[Task] In full and without deviation, reproduce the records that follow.
Start of Data to use
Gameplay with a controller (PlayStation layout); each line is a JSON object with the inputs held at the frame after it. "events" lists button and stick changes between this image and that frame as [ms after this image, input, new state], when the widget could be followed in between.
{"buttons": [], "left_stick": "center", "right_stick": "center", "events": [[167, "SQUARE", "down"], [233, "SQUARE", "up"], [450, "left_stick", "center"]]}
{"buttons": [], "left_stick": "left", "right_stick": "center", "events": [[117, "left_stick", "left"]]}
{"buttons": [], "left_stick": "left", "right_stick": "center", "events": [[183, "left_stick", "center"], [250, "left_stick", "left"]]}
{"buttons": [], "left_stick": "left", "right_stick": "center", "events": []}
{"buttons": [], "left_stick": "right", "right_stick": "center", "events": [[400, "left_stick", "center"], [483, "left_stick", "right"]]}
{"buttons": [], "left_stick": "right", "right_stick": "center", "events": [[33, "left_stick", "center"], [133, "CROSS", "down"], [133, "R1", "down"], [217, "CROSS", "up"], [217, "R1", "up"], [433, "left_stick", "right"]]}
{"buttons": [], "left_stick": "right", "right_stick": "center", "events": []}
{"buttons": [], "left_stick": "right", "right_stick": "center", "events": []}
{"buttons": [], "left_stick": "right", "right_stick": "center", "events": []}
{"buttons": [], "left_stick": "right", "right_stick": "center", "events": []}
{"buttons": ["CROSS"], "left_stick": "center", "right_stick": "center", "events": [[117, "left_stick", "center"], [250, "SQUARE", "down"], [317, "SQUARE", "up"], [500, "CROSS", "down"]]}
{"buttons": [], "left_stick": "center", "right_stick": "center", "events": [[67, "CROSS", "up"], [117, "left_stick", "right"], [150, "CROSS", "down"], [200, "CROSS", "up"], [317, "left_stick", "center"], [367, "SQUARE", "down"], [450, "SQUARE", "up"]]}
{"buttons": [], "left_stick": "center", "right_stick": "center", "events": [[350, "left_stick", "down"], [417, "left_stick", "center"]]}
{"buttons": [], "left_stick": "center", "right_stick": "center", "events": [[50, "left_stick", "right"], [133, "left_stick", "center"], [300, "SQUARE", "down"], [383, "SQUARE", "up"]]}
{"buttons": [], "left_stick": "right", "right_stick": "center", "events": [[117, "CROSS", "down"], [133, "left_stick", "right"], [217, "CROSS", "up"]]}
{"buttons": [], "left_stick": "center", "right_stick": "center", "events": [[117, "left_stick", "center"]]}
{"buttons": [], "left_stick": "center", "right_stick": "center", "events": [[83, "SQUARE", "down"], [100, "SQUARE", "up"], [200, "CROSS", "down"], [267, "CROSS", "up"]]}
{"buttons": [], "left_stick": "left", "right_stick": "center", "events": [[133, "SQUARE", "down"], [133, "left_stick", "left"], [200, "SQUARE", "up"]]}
End of Data to use
[Finished task]
Gameplay with a controller (PlayStation layout); each line is a JSON object with the inputs held at the frame after it. "events" lists button and stick changes between this image and that frame as [ms after this image, input, new state], when the widget could be followed in between.
{"buttons": [], "left_stick": "center", "right_stick": "center", "events": [[167, "SQUARE", "down"], [233, "SQUARE", "up"], [450, "left_stick", "center"]]}
{"buttons": [], "left_stick": "left", "right_stick": "center", "events": [[117, "left_stick", "left"]]}
{"buttons": [], "left_stick": "left", "right_stick": "center", "events": [[183, "left_stick", "center"], [250, "left_stick", "left"]]}
{"buttons": [], "left_stick": "left", "right_stick": "center", "events": []}
{"buttons": [], "left_stick": "right", "right_stick": "center", "events": [[400, "left_stick", "center"], [483, "left_stick", "right"]]}
{"buttons": [], "left_stick": "right", "right_stick": "center", "events": [[33, "left_stick", "center"], [133, "CROSS", "down"], [133, "R1", "down"], [217, "CROSS", "up"], [217, "R1", "up"], [433, "left_stick", "right"]]}
{"buttons": [], "left_stick": "right", "right_stick": "center", "events": []}
{"buttons": [], "left_stick": "right", "right_stick": "center", "events": []}
{"buttons": [], "left_stick": "right", "right_stick": "center", "events": []}
{"buttons": [], "left_stick": "right", "right_stick": "center", "events": []}
{"buttons": ["CROSS"], "left_stick": "center", "right_stick": "center", "events": [[117, "left_stick", "center"], [250, "SQUARE", "down"], [317, "SQUARE", "up"], [500, "CROSS", "down"]]}
{"buttons": [], "left_stick": "center", "right_stick": "center", "events": [[67, "CROSS", "up"], [117, "left_stick", "right"], [150, "CROSS", "down"], [200, "CROSS", "up"], [317, "left_stick", "center"], [367, "SQUARE", "down"], [450, "SQUARE", "up"]]}
{"buttons": [], "left_stick": "center", "right_stick": "center", "events": [[350, "left_stick", "down"], [417, "left_stick", "center"]]}
{"buttons": [], "left_stick": "center", "right_stick": "center", "events": [[50, "left_stick", "right"], [133, "left_stick", "center"], [300, "SQUARE", "down"], [383, "SQUARE", "up"]]}
{"buttons": [], "left_stick": "right", "right_stick": "center", "events": [[117, "CROSS", "down"], [133, "left_stick", "right"], [217, "CROSS", "up"]]}
{"buttons": [], "left_stick": "center", "right_stick": "center", "events": [[117, "left_stick", "center"]]}
{"buttons": [], "left_stick": "center", "right_stick": "center", "events": [[83, "SQUARE", "down"], [100, "SQUARE", "up"], [200, "CROSS", "down"], [267, "CROSS", "up"]]}
{"buttons": [], "left_stick": "left", "right_stick": "center", "events": [[133, "SQUARE", "down"], [133, "left_stick", "left"], [200, "SQUARE", "up"]]}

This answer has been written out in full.